John Stevenson Gallery
338 West 23rd Street, 212-352-0070
Chelsea
January 18 - February 28, 2007
Reception: Thursday, January 18, 6 - 8 PM
Web Site
For three years, from New York to Berlin by way of Los Angeles and Venice, Joel Grey has made photographs in which he is seduced by color, texture, and mysterious urban tableaux. His subjects are industrial sites, abandoned buildings, graffiti, wall art—transformed into a poignant homage to beauty.
I came upon these images in a somewhat random way, usually accompanied by a question mark—`What is and why does this insist on my attention?’ Sometimes simply detail, light, texture and color were compelling. Often there were bits and pieces of things, transformed and rearranged by time. I have always been drawn to stuff once cherished, lived in, then left. Stuff I refer to as the beauty of bruised and broken things.

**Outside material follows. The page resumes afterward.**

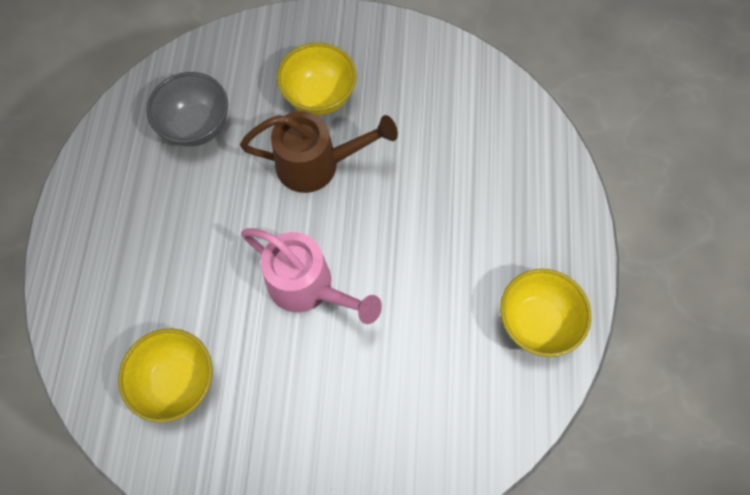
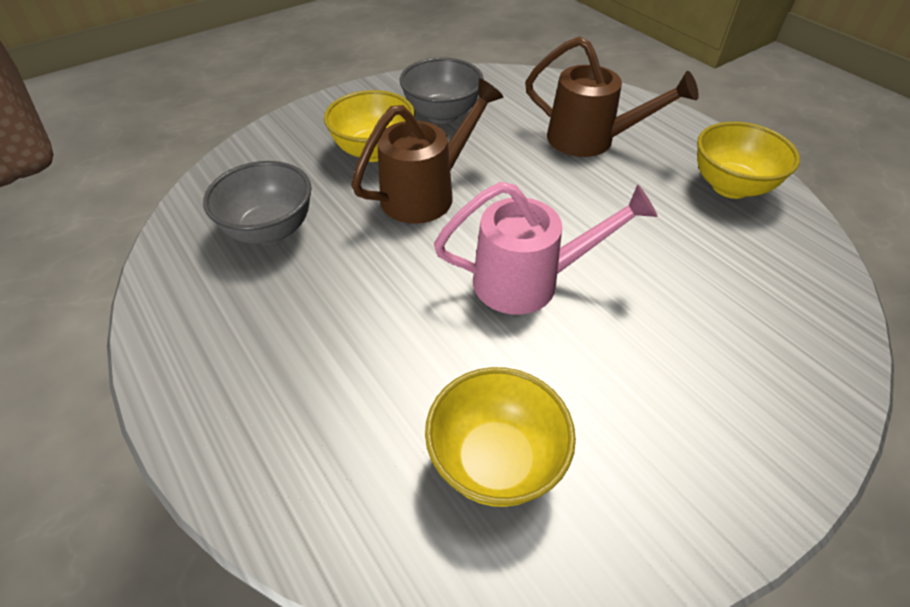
camera: 40 degrees left, 20 degrees down
(402, 91) = (442, 114): none -> grey bowl
(485, 199) = (590, 140): none -> brown watering can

Tiny details are enlarged almost to abstractions. Insignificant bits of detritus become revelations that delight the eye. The work is often painterly, bringing to mind Bacon, Rothko, Cornell, Tuttle and Dine, all of whom have greatly influenced the photographer.
The images were published last month in a 180-page Steidl/Göttingen monograph designed by Sam Shahid. This exhibition presents 17 of the key images, selected by Grey to be printed in gorgeous pigment ink processes; most are 46×34”, in editions limited to 7.